A second source said customs officers at Dandong in the 2000s would only check documents for details of a shipment and did not even use x-ray scans on trucks.

"Until the early 2010s, customs declarations were just a mere formality. They only stopped the trucks that were overloaded," the source said. "Dandong started being more thorough in their inspection in April last year when the U.S. imposed tougher sanctions."

The Chinese customs authorities were especially concerned about finding metals, chemicals and other items that could be used to make weapons. They often had arguments with North Korean traders when they inspected the contents of boxes, even after x-ray scans.

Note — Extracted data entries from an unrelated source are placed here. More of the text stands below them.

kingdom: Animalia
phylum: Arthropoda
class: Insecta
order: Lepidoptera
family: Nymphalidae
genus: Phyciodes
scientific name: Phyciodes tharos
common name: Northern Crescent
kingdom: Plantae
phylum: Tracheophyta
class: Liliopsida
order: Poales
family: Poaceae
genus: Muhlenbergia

This led to a delay in transporting goods, and the new scanners are expected to "shorten the time of inspection," according to the sources.

Meanwhile, key North Korean exports — ore, minerals and seafood, all banned by the United Nations — are smuggled regularly across the border and still find their way to Chinese markets.

"Everything we have here is from North Korea. We have no Chinese seafood," a merchant at a seafood market in Dandong told RFA.

They said the seafood is smuggled by ship-to-ship transfers in the Yellow Sea, with Chinese business partners paying for the seafood in Chinese currency or rice.

A different source said Chinese dump trucks bring large quantities of iron ore in from North Korea but the smuggling is hard to detect.

The source said North Korean trucks stand ready in Dandong to bring refined oil into the North, which is restricted under U.N. sanctions.

Under the restrictions, Pyongyang is limited to importing 4 million barrels of crude oil and 500,000 barrels of products a year.